• **Source data**
┏━━
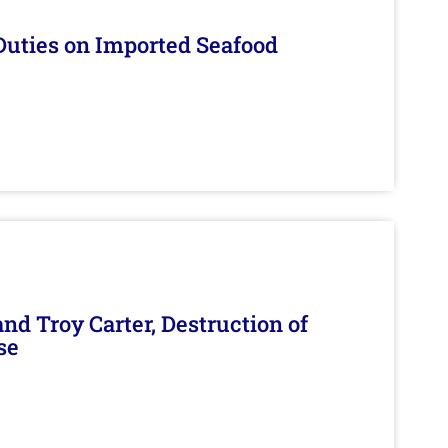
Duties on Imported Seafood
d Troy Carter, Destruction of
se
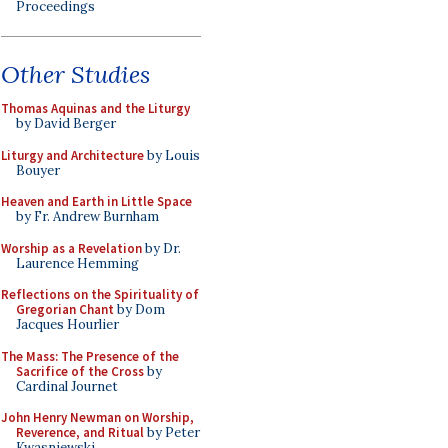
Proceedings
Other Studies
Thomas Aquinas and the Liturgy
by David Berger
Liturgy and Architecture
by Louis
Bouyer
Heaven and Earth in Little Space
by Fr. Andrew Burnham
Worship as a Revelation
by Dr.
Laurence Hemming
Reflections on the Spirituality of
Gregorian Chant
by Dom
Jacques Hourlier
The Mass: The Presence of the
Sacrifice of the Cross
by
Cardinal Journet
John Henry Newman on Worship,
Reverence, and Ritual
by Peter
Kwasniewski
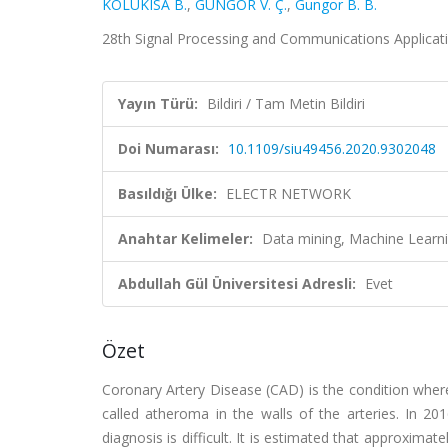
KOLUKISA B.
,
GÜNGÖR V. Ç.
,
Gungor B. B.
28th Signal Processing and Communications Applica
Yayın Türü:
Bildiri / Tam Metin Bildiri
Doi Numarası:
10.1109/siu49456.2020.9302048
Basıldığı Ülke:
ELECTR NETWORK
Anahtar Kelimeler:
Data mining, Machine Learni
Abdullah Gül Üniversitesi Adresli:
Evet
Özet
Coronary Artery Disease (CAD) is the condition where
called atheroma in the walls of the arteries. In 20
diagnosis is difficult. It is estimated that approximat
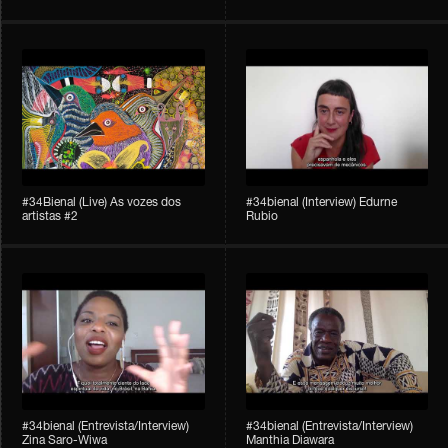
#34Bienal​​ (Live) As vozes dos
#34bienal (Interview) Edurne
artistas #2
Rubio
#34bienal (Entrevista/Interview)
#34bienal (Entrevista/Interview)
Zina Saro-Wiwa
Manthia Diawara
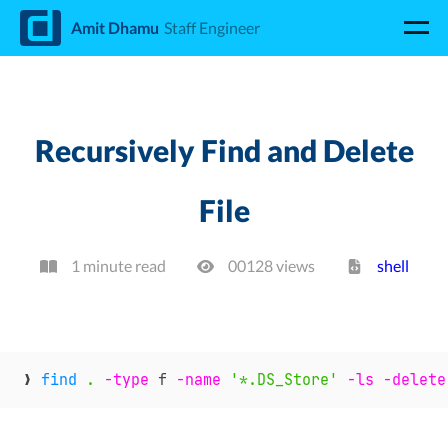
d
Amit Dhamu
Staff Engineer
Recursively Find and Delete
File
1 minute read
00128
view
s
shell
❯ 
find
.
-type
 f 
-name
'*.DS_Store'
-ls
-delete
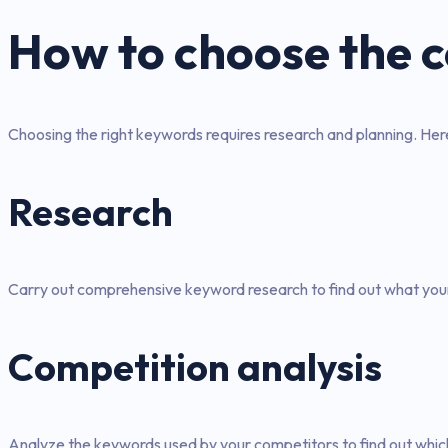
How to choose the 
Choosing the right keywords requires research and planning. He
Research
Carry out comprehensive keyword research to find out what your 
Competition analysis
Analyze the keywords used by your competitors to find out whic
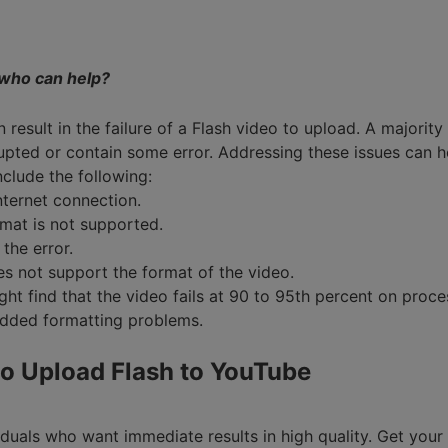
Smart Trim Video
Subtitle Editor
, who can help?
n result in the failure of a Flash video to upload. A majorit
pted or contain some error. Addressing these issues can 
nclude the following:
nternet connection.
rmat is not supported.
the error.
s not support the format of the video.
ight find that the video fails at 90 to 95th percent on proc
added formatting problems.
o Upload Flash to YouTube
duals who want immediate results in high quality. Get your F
┗━━
Set the listing down exactly, without its pictures.

Duties on Imported Seafood
d Troy Carter, Destruction of
se
Proceedings
Other Studies
Thomas Aquinas and the Liturgy
by David Berger
Liturgy and Architecture
by Louis
Bouyer
Heaven and Earth in Little Space
by Fr. Andrew Burnham
Worship as a Revelation
by Dr.
Laurence Hemming
Reflections on the Spirituality of
Gregorian Chant
by Dom
Jacques Hourlier
The Mass: The Presence of the
Sacrifice of the Cross
by
Cardinal Journet
John Henry Newman on Worship,
Reverence, and Ritual
by Peter
Kwasniewski
KOLUKISA B.
,
GÜNGÖR V. Ç.
,
Gungor B. B.
28th Signal Processing and Communications Applica
Yayın Türü:
Bildiri / Tam Metin Bildiri
Doi Numarası:
10.1109/siu49456.2020.9302048
Basıldığı Ülke:
ELECTR NETWORK
Anahtar Kelimeler:
Data mining, Machine Learni
Abdullah Gül Üniversitesi Adresli:
Evet
Özet
Coronary Artery Disease (CAD) is the condition where
called atheroma in the walls of the arteries. In 20
diagnosis is difficult. It is estimated that approximat
#34Bienal​​ (Live) As vozes dos
#34bienal (Interview) Edurne
artistas #2
Rubio
#34bienal (Entrevista/Interview)
#34bienal (Entrevista/Interview)
Zina Saro-Wiwa
Manthia Diawara
d
Amit Dhamu
Staff Engineer
Recursively Find and Delete
File
1 minute read
00128
view
s
shell
❯ 
find
.
-type
 f 
-name
'*.DS_Store'
-ls
-delete
How to choose the 
Choosing the right keywords requires research and planning. He
Research
Carry out comprehensive keyword research to find out what your 
Competition analysis
Analyze the keywords used by your competitors to find out whic
Smart Trim Video
Subtitle Editor
, who can help?
n result in the failure of a Flash video to upload. A majorit
pted or contain some error. Addressing these issues can 
nclude the following:
nternet connection.
rmat is not supported.
the error.
s not support the format of the video.
ight find that the video fails at 90 to 95th percent on proc
added formatting problems.
o Upload Flash to YouTube
duals who want immediate results in high quality. Get your F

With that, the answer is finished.